List of tasks
a) For each statement below, say whether it agrees with the profiling post, answering yes or no and quoting the words of the post that decide it. (i) Profiling is turned on for every page view. (ii) Database::generalizeSQL turns literal string arguments into ‘X’ and integer arguments into ‘N’. (iii) Any incoming TCP connection to the daemon receives a full XML export.
b) According to the profiling post, what does the special daemon for handling the profiler's messages consist of?
c) Please reproduce the passage of the profiling post that begins at the words "Profiler may have" and stops after "sooo fun :-)".

Text under study
-- Opening Marker --

I’ve experimented a bit with wikipedia’s existing profiling framework lately, and extracted some of bits from that. The way we do it now is having our internal profiler written in PHP, and wfProfileIn() / wfProfileOut() function calls around the code. As there’re quite a lot of profiling entry places, overhead isn’t tolerable at high loads, so it’s turned on only for every 50th page view.
One of interesting entry points is in Database::query(), we have a tiny set of regexps in Database::generalizeSQL, that convert literal arguments into ‘X’ for string and ‘N’ for integer. This way we end up with all similar queries grouped together in profiling report, showing us which queries need some love or bring down our cluster.
Profiler may have different personalities, as result can be written to database table, printed out to a user, or sent over a network packed into UDP packets. I made a special daemon for handling those messages, which is just in-memory hashtable, that is updated on every incoming UDP message and any incoming TCP connection gets full XML export. Later this can be served in human output by reporting script. It is very easy to scale such profiling system, as state preservation is not needed, and XMLs can be aggregated. I guess it was possible to do that with HEAP tables in MySQL, but writing tiny daemons is sooo fun :-)

-- Closing Marker --

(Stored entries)
-- Opening Marker --

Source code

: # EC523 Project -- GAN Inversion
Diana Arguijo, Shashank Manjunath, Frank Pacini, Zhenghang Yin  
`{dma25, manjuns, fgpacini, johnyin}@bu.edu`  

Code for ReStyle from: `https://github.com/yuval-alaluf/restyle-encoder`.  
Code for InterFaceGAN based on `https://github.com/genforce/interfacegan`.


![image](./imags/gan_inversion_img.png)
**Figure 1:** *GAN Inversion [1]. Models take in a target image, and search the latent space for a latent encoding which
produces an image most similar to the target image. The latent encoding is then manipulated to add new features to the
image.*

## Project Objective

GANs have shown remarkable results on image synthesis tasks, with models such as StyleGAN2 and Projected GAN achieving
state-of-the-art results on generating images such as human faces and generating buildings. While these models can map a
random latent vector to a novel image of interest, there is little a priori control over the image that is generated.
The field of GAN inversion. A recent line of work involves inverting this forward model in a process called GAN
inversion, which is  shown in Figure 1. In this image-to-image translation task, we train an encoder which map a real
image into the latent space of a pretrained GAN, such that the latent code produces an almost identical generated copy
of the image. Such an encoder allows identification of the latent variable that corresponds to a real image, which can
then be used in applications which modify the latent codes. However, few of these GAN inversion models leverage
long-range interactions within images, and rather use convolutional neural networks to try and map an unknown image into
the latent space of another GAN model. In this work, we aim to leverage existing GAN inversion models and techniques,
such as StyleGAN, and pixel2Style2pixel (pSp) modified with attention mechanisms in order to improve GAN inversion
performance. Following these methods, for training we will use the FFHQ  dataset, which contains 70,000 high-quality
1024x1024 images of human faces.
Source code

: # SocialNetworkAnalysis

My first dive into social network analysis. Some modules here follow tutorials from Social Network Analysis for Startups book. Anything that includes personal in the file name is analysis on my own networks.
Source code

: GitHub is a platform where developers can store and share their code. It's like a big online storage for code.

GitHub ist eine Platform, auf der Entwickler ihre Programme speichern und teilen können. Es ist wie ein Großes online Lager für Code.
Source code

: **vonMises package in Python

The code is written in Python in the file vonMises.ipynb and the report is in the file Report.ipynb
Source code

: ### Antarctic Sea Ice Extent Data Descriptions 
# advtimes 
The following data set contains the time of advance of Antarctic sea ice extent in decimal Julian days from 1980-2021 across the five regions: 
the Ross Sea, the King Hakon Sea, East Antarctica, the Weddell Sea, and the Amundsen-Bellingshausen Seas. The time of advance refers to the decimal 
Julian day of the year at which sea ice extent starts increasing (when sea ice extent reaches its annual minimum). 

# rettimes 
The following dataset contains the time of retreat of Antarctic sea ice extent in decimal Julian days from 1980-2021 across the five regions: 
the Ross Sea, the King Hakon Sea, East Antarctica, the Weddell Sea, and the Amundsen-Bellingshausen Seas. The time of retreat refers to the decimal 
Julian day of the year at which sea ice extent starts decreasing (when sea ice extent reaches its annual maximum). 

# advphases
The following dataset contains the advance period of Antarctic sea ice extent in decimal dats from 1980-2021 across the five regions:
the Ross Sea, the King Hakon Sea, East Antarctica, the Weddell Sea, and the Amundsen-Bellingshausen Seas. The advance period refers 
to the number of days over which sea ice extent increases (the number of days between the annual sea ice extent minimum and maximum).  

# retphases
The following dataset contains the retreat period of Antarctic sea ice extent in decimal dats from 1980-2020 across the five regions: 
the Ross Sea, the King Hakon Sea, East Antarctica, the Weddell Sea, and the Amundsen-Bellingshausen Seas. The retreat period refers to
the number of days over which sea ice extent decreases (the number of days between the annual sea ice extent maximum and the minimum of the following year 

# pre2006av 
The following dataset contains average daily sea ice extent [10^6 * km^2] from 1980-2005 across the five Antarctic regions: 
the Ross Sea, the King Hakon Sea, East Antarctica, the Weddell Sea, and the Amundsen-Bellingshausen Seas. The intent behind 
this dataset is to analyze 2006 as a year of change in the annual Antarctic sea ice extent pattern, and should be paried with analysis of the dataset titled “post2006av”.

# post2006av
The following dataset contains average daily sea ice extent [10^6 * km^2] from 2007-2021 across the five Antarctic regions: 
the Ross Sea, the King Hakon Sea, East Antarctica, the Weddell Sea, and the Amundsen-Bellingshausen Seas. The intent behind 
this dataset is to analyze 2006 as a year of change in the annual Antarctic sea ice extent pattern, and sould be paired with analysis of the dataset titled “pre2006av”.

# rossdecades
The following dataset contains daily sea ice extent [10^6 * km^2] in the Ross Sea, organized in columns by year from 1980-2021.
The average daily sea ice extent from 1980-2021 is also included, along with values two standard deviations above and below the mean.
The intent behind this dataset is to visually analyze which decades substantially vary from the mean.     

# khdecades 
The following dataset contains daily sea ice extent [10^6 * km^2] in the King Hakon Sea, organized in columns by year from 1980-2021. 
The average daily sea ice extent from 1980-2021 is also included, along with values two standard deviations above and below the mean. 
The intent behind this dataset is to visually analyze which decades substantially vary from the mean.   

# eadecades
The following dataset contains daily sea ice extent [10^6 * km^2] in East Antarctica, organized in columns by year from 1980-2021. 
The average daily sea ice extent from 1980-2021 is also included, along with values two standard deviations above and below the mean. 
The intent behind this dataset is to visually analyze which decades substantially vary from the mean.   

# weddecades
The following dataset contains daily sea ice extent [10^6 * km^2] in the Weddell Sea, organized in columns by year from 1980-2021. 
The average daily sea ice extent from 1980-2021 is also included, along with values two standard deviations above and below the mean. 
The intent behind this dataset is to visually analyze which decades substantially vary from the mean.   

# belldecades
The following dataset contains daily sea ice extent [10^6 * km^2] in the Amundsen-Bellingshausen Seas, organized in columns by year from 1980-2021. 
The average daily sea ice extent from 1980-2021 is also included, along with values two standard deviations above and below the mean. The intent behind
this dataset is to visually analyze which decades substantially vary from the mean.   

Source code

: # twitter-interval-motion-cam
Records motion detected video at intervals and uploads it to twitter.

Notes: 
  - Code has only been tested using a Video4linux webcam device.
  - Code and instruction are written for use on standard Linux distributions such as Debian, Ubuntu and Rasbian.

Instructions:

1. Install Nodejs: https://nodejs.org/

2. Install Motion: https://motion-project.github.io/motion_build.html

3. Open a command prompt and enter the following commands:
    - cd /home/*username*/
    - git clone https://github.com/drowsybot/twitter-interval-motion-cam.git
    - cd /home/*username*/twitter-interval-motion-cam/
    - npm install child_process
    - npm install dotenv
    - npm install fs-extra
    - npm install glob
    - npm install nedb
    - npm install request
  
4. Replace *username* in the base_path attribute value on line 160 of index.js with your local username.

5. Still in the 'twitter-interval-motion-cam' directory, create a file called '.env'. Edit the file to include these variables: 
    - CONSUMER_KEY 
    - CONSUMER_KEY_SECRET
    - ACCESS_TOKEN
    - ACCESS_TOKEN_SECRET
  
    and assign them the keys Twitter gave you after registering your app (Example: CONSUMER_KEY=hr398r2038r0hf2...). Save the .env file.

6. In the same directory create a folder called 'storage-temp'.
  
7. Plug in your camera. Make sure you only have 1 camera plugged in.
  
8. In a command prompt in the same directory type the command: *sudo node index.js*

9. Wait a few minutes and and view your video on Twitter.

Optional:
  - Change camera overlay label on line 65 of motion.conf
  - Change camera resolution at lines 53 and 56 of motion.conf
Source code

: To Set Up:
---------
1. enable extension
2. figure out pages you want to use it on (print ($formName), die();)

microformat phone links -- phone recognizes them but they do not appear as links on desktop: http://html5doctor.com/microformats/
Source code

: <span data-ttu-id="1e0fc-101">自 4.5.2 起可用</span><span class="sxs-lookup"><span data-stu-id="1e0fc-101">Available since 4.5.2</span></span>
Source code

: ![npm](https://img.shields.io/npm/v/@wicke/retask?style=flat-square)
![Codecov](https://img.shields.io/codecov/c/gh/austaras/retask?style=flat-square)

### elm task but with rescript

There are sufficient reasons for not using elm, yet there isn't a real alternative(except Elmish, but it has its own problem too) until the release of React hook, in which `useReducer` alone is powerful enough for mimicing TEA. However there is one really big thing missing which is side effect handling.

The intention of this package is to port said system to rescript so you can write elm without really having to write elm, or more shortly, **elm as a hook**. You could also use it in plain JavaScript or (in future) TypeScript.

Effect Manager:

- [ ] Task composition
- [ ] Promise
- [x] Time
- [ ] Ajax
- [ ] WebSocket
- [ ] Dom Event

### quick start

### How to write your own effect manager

-- Closing Marker --

Solutions to the tasks
a)
(i) No: "so it’s turned on only for every 50th page view."
(ii) Yes: "convert literal arguments into ‘X’ for string and ‘N’ for integer"
(iii) Yes: "any incoming TCP connection gets full XML export"

b) An in-memory hashtable that is updated on every incoming UDP message.

c)
Profiler may have different personalities, as result can be written to database table, printed out to a user, or sent over a network packed into UDP packets. I made a special daemon for handling those messages, which is just in-memory hashtable, that is updated on every incoming UDP message and any incoming TCP connection gets full XML export. Later this can be served in human output by reporting script. It is very easy to scale such profiling system, as state preservation is not needed, and XMLs can be aggregated. I guess it was possible to do that with HEAP tables in MySQL, but writing tiny daemons is sooo fun :-)